** PROMPT A **
In the records, take everything from the line containing "Наши менеджеры свяжутся" down to the end of the records and write it out again with "Клуб" swapped for "Филиал" and nothing else changed. Leave the pictures out.

** DOCUMENT SECTION **
▽
Friday, September 15, 2017

Top Tips for Collecting Antique Quilts - Back to School Blog Hop

I'm a quilt appraiser, historian, and avid quilt collector and I'm excited to share my Top Tips for Collecting Antique Quilts as part of Sam Hunter's "Back to School BLOG HOP" (see links to the 31 prior participants at the end of my post).


TOP TIPS FOR ANTIQUE QUILT COLLECTING

1- FINDING QUILTS
My most asked question is "where do you get your quilts" and the answer is usually from on-line sources, mainly eBay as well as Live Auctioneers and Invaluable that allow me to buy directly from regional and national auction houses. I also purchase from dealers at quilt shows and online. Antique and thrift shops are good sources too. And don't forget to let friends and family know you are interested in quilts- you might end up with great grandma's quilts that have been in a closet for years.

2- BUY WHAT YOU LOVE and BE CAUTIOUS of GOOD DEALS
When I polled my collector friends these were the most repeated collecting tips. It is so easy to be tempted by low prices and "good deals" but it is better to wait and get a great quilt rather than a cheap "okay" quilt. Don't buy based on price alone or what others think you should collect. Buy the quilts that make you smile, the quilts with heart like this 1850 Whig Rose crib quilt.



3- GO FOR UNIQUE and UNUSUAL and GOOD, BETTER, BEST
With the Internet giving collectors such wide access to antique quilts, they can see and compare many examples and buy the most interesting examples. Folk art and whimsical quilts fit in this category. Collectors now want unique items and are looking at quilts as ART. Look for quilts with strong graphic appeal, great design, and that extra special 'it factor". Compare the star quilts below, the first will appeal to minimalist collectors but more people will gravitate to the second quilt that sparkles and pops with visual interest.




4- CONDITION, CONDITION, CONDITION
Buy the best/highest quality quilts you can afford with the best workmanship and best condition. It will always be easier to re-sell a quilt that is in very good to excellent condition rather than one with condition issues/problems. These quilts hold their value more than quilts with "condition issues".  Don't fall for the "good condition for its age" myth -you can find 200 year old quilts in very good condition and 10 year old quilts that are in tatters.

5- PROVENANCE
Of course all vintage and antique quilts represent a bit of history but some quilts actually are historical documents with strong historical significance.  This documented history/background of quilt (where made, by whom made, when made, etc.) is known as provenance and can add value to a quilt. Some collectors only purchase quilts with a known maker because they want this tangible connection to the past. This is one of the reasons the market for antique signature quilts (with multiple names) continues to grow. These quilts often showcase a particular family, religion, culture, or moment in time.
△
** DATA **
▽
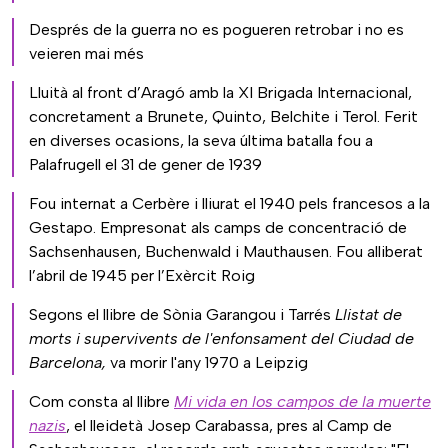
Després de la guerra no es pogueren retrobar i no es
veieren mai més
Lluità al front d’Aragó amb la XI Brigada Internacional,
concretament a Brunete, Quinto, Belchite i Terol. Ferit
en diverses ocasions, la seva última batalla fou a
Palafrugell el 31 de gener de 1939
Fou internat a Cerbère i lliurat el 1940 pels francesos a la
Gestapo. Empresonat als camps de concentració de
Sachsenhausen, Buchenwald i Mauthausen. Fou alliberat
l’abril de 1945 per l’Exèrcit Roig
Segons el llibre de Sònia Garangou i Tarrés
Llistat de
morts i supervivents de l'enfonsament del Ciudad de
Barcelona,
va morir l'any 1970 a Leipzig
Com consta al llibre
Mi vida en los campos de la muerte
nazis
, el lleidetà Josep Carabassa, pres al Camp de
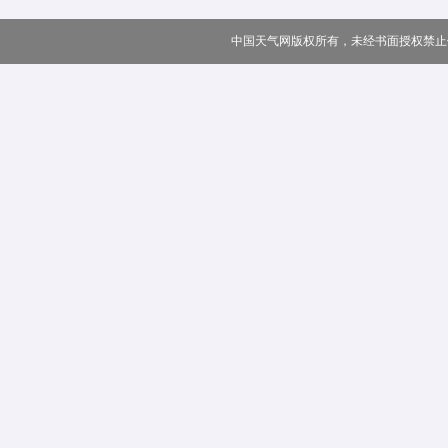
中国天气网版权所有，未经书面授权禁止使用 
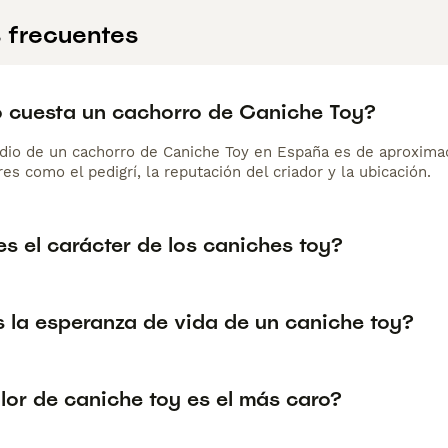
 frecuentes
 cuesta un cachorro de Caniche Toy?
dio de un cachorro de Caniche Toy en España es de aproxima
es como el pedigrí, la reputación del criador y la ubicación.
s el carácter de los caniches toy?
s la esperanza de vida de un caniche toy?
lor de caniche toy es el más caro?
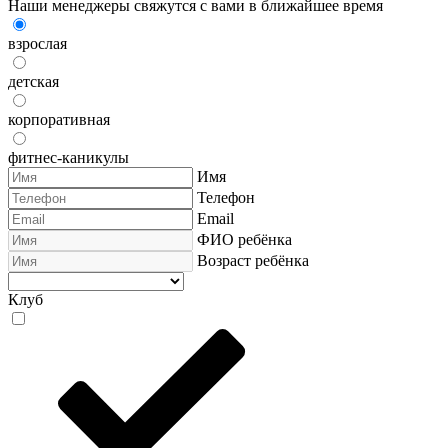
Наши менеджеры свяжутся с вами в ближайшее время
взрослая
детская
корпоративная
фитнес-каникулы
Имя
Телефон
Email
ФИО ребёнка
Возраст ребёнка
Клуб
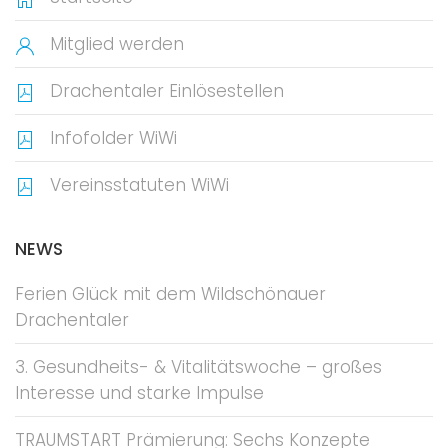
Mitglied werden
Drachentaler Einlösestellen
Infofolder WiWi
Vereinsstatuten WiWi
NEWS
Ferien Glück mit dem Wildschönauer
Drachentaler
3. Gesundheits- & Vitalitätswoche – großes
Interesse und starke Impulse
TRAUMSTART Prämierung: Sechs Konzepte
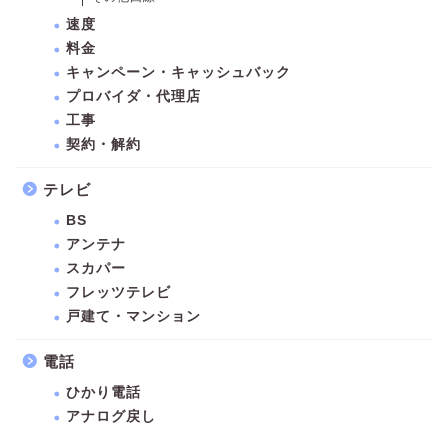
速度
料金
キャンペーン・キャッシュバック
プロバイダ・代理店
工事
契約・解約
テレビ
BS
アンテナ
スカパー
フレッツテレビ
戸建て・マンション
電話
ひかり電話
アナログ戻し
△
** PROMPT B **
Continue the post on collecting antique quilts from where it stops.

** ANSWER BOX A **
Наши менеджеры свяжутся с вами в ближайшее время
взрослая
детская
корпоративная
фитнес-каникулы
Имя
Телефон
Email
ФИО ребёнка
Возраст ребёнка
Филиал
Mitglied werden
Drachentaler Einlösestellen
Infofolder WiWi
Vereinsstatuten WiWi
NEWS
Ferien Glück mit dem Wildschönauer
Drachentaler
3. Gesundheits- & Vitalitätswoche – großes
Interesse und starke Impulse
TRAUMSTART Prämierung: Sechs Konzepte
速度
料金
キャンペーン・キャッシュバック
プロバイダ・代理店
工事
契約・解約
テレビ
BS
アンテナ
スカパー
フレッツテレビ
戸建て・マンション
電話
ひかり電話
アナログ戻し

** ANSWER BOX B **
Dated 1843 Quaker signature quilt from Gwynedd Pennsylvania

6- KNOWLEDGE IS POWER - BUYER BEWARE
With all the online resources available today, it is not difficult to be an educated consumer and it can actually be quite fun to learn history through quilts. What could be better than looking at beautiful quilts and learning their stories online and in person. I love to share my collection in antique quilt trunk shows and quilt study classes and I'm available to bring my treasures to you. The American Quilter's Society quilt appraisal classes are a great way to learn about antique quilts and their value. The program's reading list is a comprehensive resource for your self study course in quilt dating and history. The American Quilt Study Group is the best quilt history group with wonderful networking and amazing education seminars. And there are several antique quilt Facebook groups that are like a daily master class in quilt history.

Unfortunately, there are sellers who try to pass off mass produced Chinese imports as antiques and since so many  imports were made (and are still being made) you really need to learn how to recognize them. And uneducated sellers may also unintentionally misrepresent their items and some people purposely mislead buyers. On the flip side, you can learn so much by following reputable knowledgeable dealers.

7- MOVE ONWARD and UPWARD
Your interests will likely change over time and as you grow and mature as a collector. You will probably make some missteps along the way  as you develop your collector's eye and see what is truly still out there to collect. It is sometime hard to believe how many amazing quilts there are that still have not been discovered. So release those earlier quilts to  beginning collectors or to people who collect/specialize in them and use the $$ to upgrade your collection.

8- DOCUMENT the JOURNEY OF YOU and YOUR QUILTS
Another important step is to keep track of your purchases and document when bought, from whom, purchase price, information given, along with photographs. Also leave space to add information that you learn through later research. It is so much easier if you get a folder and add this material as you go. This will be an invaluable tool if you want to do trunk shows or exhibits or want to sell quilts. People love to learn the history of quilts and always want to know "who made that quilt" so be sure to keep track of as much of that information as you can. A quilt that seemed fairly generic to you 5 years ago may now stand out as a Penn. German quilt or a likely Southern Quilt based on your increased knowledge. Be sure to note that in your records.

*** And don't forget to have FUN! ***

Back to School Blog Hop

The Back to School Blog Hop for 2017 is now complete but luckily you can still hop back and check out all of these great posts from the past month. I think you will be amazed at all the inspiration, tips, and tricks you'll be able to add to your sewing toolbox.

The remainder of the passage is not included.